**ÜBUNGSTEXT:**
┌──
Notsitze auf den Flügeln?
Fenster oder Gang? Hühnchen oder Lasagne? Beim Fliegen kann man sich vieles aussuchen, nur den Sitznachbarn nicht. Was bisher dem Zufall überlassen ist, will KLM nun planbar machen: Per Facebook und Co. sollen Passagiere ermitteln, wer nebenan Platz nehmen soll.
http://www.spiegel.de/reise/aktuell/...802197,00.html
Notsitze auf den Flügeln?
Auf diesen tollen Service habe ich als Vielflieger schon mehr als zwanzig Jahre gewartet. Über die Sitznachbarn, mit denen ich bisher mein "Reiseleben" teilen musste, könnte ich inzwischen ein Buch schreiben. Das "Social Seating" von KLM wird viele Probleme lösen, vor allem auf Langstreckenflügen. Die niederländische Fluggesellschaft wird sich vor neuen Kunden nicht mehr retten können.
Fragen nach Fenster oder Gang werden künftig von Fragen abgelöst, ob der Sitznachbar männlich oder weiblich, attraktiv, jung oder alt, fettleibig oder Knoblauchesser, Muslim, Christ oder Hindu, Sandalenträger oder Barfußläufer ist. Man wird nun wählen können, ob man einen Handteppich-Inhaber neben sich haben will; oder einen Zeitungleser, der auch bei Nachtflügen fünf Stunden unaufhörlich mit dem Seiten raschelt und einem schlafenden Reisenden seine Leselampe ins Gesicht hält. So wird man wählen können, ob die Sitznachbarin single oder anschmiegsam, männer- oder frauenfeindlich und natürlich mehrsprachig ist. Natürlich hat man dann endlich auch die Möglichkeit, eine Sitznachbarin der entsprechenden sozialen Ebene, die man favorisiert, zu finden. Reisen mit KLM werden zu Traumreisen.
└──
**ANHAND DER ANGABEN:**
**A)** Unter welchem Namen wird das neue Angebot von KLM im Text über die Sitznachbarwahl bei KLM bezeichnet?
**B)** Führe den Text über die Sitznachbarwahl bei KLM nach seinem letzten Satz weiter.

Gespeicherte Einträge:
┌──
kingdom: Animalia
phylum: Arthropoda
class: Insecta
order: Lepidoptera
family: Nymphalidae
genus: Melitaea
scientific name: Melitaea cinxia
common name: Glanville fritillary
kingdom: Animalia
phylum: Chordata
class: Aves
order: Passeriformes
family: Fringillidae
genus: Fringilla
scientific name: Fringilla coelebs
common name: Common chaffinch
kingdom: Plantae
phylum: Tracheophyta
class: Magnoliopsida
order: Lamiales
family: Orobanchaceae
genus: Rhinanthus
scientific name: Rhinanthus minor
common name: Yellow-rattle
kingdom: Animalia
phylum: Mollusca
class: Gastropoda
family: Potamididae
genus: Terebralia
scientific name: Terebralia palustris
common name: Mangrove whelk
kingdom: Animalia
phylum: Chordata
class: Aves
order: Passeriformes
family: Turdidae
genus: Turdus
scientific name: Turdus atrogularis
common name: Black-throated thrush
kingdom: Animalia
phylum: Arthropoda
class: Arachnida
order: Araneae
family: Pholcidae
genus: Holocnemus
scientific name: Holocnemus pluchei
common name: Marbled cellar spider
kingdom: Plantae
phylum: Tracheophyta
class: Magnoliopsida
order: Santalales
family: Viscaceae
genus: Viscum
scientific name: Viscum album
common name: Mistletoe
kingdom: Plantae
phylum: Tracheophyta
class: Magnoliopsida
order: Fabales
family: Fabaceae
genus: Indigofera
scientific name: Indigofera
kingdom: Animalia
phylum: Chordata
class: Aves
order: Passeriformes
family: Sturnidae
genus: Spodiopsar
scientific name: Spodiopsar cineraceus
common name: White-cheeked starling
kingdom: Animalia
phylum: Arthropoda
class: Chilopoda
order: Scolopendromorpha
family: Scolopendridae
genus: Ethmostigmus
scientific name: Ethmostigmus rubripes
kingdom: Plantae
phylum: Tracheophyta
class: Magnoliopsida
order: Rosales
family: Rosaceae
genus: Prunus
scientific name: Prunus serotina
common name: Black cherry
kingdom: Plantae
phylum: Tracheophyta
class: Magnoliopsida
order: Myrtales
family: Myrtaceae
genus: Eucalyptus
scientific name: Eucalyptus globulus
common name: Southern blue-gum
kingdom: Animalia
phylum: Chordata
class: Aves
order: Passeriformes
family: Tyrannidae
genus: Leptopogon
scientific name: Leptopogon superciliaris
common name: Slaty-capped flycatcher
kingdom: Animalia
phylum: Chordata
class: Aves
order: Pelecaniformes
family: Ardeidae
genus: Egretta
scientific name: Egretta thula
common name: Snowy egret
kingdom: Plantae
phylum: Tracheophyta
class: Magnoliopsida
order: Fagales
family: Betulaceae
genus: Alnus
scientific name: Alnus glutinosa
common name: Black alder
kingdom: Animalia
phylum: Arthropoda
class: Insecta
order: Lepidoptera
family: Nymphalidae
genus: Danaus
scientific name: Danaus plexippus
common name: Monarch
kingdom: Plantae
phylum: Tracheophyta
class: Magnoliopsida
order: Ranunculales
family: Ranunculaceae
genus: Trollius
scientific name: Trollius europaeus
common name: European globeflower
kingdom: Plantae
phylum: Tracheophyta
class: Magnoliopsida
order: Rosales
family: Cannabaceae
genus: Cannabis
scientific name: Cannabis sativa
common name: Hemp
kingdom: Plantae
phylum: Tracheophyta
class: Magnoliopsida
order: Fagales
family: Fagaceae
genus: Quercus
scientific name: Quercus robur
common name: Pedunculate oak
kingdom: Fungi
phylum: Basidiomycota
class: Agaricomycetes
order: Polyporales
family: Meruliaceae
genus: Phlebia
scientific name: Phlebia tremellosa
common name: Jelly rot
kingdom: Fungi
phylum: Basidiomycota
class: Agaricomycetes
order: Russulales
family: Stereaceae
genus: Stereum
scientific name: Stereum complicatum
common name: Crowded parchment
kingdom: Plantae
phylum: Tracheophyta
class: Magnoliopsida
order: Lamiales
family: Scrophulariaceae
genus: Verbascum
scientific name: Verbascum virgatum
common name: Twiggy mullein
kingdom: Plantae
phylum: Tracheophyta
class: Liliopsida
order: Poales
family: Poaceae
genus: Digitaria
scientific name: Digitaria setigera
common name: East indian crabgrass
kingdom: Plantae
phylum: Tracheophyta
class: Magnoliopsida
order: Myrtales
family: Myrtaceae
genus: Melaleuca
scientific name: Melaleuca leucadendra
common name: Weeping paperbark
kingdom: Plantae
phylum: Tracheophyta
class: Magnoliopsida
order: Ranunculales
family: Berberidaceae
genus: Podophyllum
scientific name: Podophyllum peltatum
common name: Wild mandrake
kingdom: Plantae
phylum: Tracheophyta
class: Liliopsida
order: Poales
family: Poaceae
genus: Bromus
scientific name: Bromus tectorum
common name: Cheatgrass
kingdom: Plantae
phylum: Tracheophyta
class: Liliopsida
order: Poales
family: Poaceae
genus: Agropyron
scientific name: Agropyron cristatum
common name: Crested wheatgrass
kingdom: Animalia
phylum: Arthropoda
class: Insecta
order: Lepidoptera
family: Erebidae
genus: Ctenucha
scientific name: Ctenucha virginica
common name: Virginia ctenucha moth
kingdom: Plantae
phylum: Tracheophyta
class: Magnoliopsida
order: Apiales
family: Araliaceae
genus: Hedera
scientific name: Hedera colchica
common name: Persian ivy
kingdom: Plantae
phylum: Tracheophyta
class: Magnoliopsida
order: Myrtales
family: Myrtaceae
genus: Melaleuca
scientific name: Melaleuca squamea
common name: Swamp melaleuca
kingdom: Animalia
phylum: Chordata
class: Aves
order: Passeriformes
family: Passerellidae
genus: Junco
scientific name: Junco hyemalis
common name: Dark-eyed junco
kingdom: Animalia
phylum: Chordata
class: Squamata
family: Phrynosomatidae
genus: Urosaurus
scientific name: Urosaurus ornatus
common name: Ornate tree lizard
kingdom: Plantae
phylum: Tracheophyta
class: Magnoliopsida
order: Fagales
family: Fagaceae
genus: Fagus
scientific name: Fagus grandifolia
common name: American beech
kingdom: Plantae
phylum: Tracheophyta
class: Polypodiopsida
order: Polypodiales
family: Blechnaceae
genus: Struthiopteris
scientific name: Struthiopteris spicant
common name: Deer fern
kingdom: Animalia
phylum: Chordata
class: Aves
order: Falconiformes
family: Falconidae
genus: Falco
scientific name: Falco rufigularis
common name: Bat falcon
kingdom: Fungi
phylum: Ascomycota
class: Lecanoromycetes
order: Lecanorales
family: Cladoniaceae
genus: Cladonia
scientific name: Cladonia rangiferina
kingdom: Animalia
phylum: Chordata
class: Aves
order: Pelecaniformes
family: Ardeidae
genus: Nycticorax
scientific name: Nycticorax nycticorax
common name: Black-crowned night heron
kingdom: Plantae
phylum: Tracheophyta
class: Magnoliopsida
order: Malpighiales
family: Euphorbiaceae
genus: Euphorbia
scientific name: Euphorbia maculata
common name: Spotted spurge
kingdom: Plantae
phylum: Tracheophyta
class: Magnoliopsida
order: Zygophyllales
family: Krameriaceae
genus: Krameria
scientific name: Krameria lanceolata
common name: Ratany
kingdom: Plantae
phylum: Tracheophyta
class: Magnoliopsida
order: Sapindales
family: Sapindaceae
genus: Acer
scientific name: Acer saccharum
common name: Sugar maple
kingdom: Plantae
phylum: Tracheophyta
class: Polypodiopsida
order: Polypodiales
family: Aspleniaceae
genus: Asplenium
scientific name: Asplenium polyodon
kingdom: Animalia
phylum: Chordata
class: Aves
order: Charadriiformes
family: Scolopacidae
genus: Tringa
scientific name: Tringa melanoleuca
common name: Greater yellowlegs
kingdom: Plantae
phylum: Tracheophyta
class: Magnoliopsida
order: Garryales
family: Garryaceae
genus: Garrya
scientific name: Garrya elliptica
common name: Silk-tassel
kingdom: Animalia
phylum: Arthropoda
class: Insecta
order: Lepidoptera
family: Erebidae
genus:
└──
**ANTWORTEN UNTEN:**
**A)** Das Angebot heißt „Social Seating“.

**B)**
die idee ist einerseits nicht schlecht, liefert aber auch genug potenzial für diskriminierung.weniger attraktive menschen wandern dann auf die unbeliebten restplätze in der mitte? oder andersrum - jemand, der sich nicht unbedingt auf irgendwelchen sozialen plattformen rumtreibt (ist ja auch sooo wichtig aller welt mitzuteilen, dass man gerade einen stift auf den boden geworfen hat...) hat schon mal von vorneherein schlechte karten..
Ich denke das ist nur theoretisch moeglich. Denn zu einer Auswahl gehoeren dann naemlich mindestens 2 Passagiere und nicht nur einer. Das erste Problem ist schon mal: was wird mit dem 3. Sitz in der Reihe. Ausserdem ob einer " Knoblauchesser " ist oder etwas anderes werden Sie vorher nicht herausfinden. Ich glaub den Schmarn erst wenn es funktioniert.
"Bitte zwei junge Blondinen, links und rechts von mir."
Wird nicht lange mehr dauern das junge Blondinnen umsonst fliegen duerfen. Der dicke Alte von nebenan wird die Kosten schon uebernehmen. Nur freundlich lachen und interessiert zuhoeren.
Die ständig nörgelnden Deutschen werden dann alle zusammengesetzt, damit sie sich gegenseitig ihre Klagen vorbringen und zustimmend nickend können.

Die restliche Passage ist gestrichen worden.